Faith and Modern Society
Explore the most contested questions of modern public life through the lens of Scripture rather than partisan platforms. These plans draw on the Bible and respected Christian thinkers from across the spectrum to show that biblical wisdom transcends political categories, affirms what each side gets right, and challenges the idolatries of both left and right.
Every generation of Christians faces the temptation to reduce the faith to a political program. In our era of intense polarization, that temptation is stronger than ever. Many believers find themselves sorting into tribes defined more by cable news than by Scripture, and the church suffers as a result. These plans offer a different path: reading the Bible on its own terms, letting it affirm the genuine insights of various political traditions while refusing to be captured by any of them.

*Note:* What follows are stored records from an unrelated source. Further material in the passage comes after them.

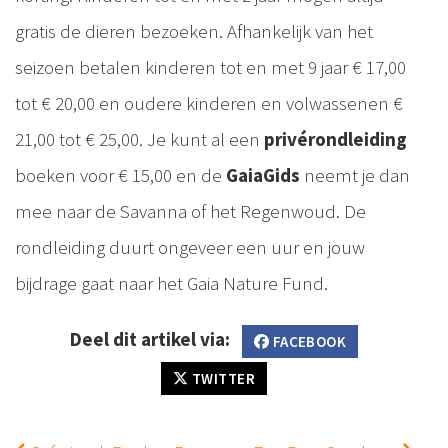
gratis de dieren bezoeken. Afhankelijk van het
seizoen betalen kinderen tot en met 9 jaar € 17,00
tot € 20,00 en oudere kinderen en volwassenen €
21,00 tot € 25,00. Je kunt al een
privérondleiding
boeken voor € 15,00 en de
GaiaGids
neemt je dan
mee naar de Savanna of het Regenwoud. De
rondleiding duurt ongeveer een uur en jouw
bijdrage gaat naar het Gaia Nature Fund.
Deel dit artikel via:
FACEBOOK
TWITTER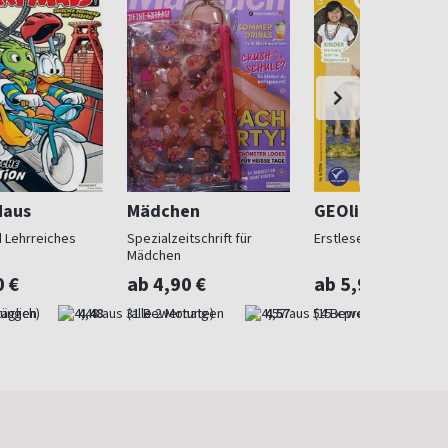
Maus
Mädchen
GEOlino Mini
 Lehrreiches
Spezialzeitschrift für
Erstleser ab 5
Mädchen
0 €
ab 4,90 €
ab 5,90 €
äglich)
4,48
(alle 2 Monate)
4,57
(15 x pro Jahr)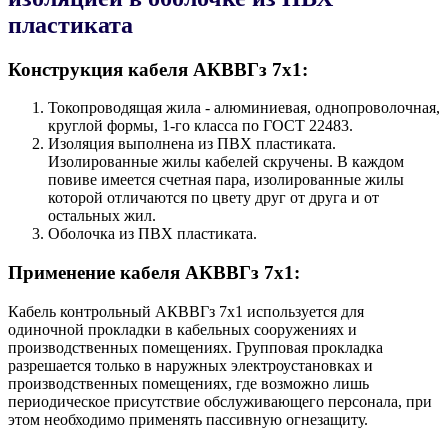
пластиката
Конструкция кабеля AКВВГз 7х1:
Токопроводящая жила - алюминиевая, однопроволочная,
круглой формы, 1-го класса по ГОСТ 22483.
Изоляция выполнена из ПВХ пластиката.
Изолированные жилы кабелей скручены. В каждом
повиве имеется счетная пара, изолированные жилы
которой отличаются по цвету друг от друга и от
остальных жил.
Оболочка из ПВХ пластиката.
Применение кабеля AКВВГз 7х1:
Кабель контрольный AКВВГз 7х1 используется для
одиночной прокладки в кабельных сооружениях и
производственных помещениях. Групповая прокладка
разрешается только в наружных электроустановках и
производственных помещениях, где возможно лишь
периодическое присутствие обслуживающего персонала, при
этом необходимо применять пассивную огнезащиту.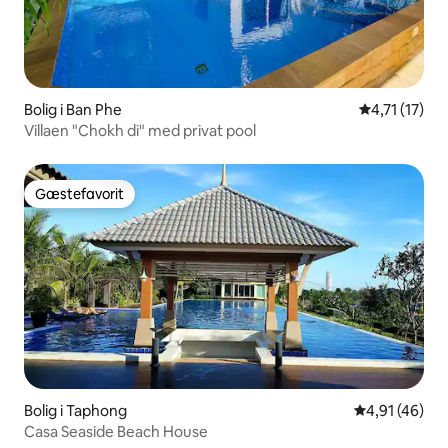
Bolig i Ban Phe
4,71 ud af 5
4,71 (17)
Villaen "Chokh di" med privat pool
Gæstefavorit
Gæstefavorit
Bolig i Taphong
4,91 ud af 5 
4,91 (46)
Casa Seaside Beach House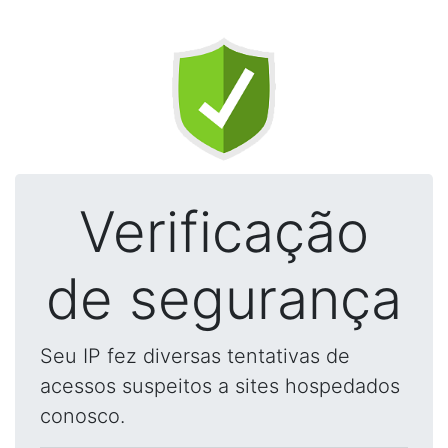
Verificação
de segurança
Seu IP fez diversas tentativas de
acessos suspeitos a sites hospedados
conosco.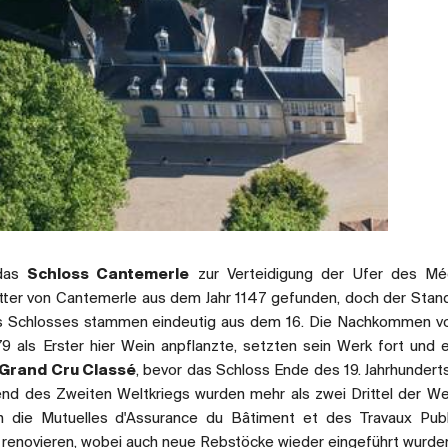
 das
Schloss Cantemerle
zur Verteidigung der Ufer des Mé
tter von Cantemerle aus dem Jahr 1147 gefunden, doch der Stan
s Schlosses stammen eindeutig aus dem 16. Die Nachkommen vo
79 als Erster hier Wein anpflanzte, setzten sein Werk fort und e
Grand Cru Classé
, bevor das Schloss Ende des 19. Jahrhundert
end des Zweiten Weltkriegs wurden mehr als zwei Drittel der W
en die Mutuelles d'Assurance du Bâtiment et des Travaux Pub
 renovieren, wobei auch neue Rebstöcke wieder eingeführt wurde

Drawing on thinkers like Tim Keller, C.S. Lewis, Dietrich Bonhoeffer, N.T. Wright, and Francis Schaeffer, these studies explore what Scripture actually says about justice, mercy, authority, freedom, human dignity, and civic responsibility. You will find that the Bible consistently refuses to fit neatly into any modern political box. It is more radical than the left on compassion for the poor and more demanding than the right on personal holiness — and it grounds both in the character of God rather than in partisan ideology.
What You'll Discover
- Why the Bible frustrates every political faction — and why that is a feature, not a bug
- How Jesus navigated the political tensions of his own day without aligning with any party
- What Scripture teaches about justice, poverty, human life, immigration, authority, and freedom
- How to engage faithfully in public life without making politics an idol
- The art of disagreeing with fellow Christians on political questions while remaining united in Christ
These plans are for anyone who senses that the gospel is bigger than any party platform and wants to think carefully, humbly, and biblically about the hardest questions of our common life.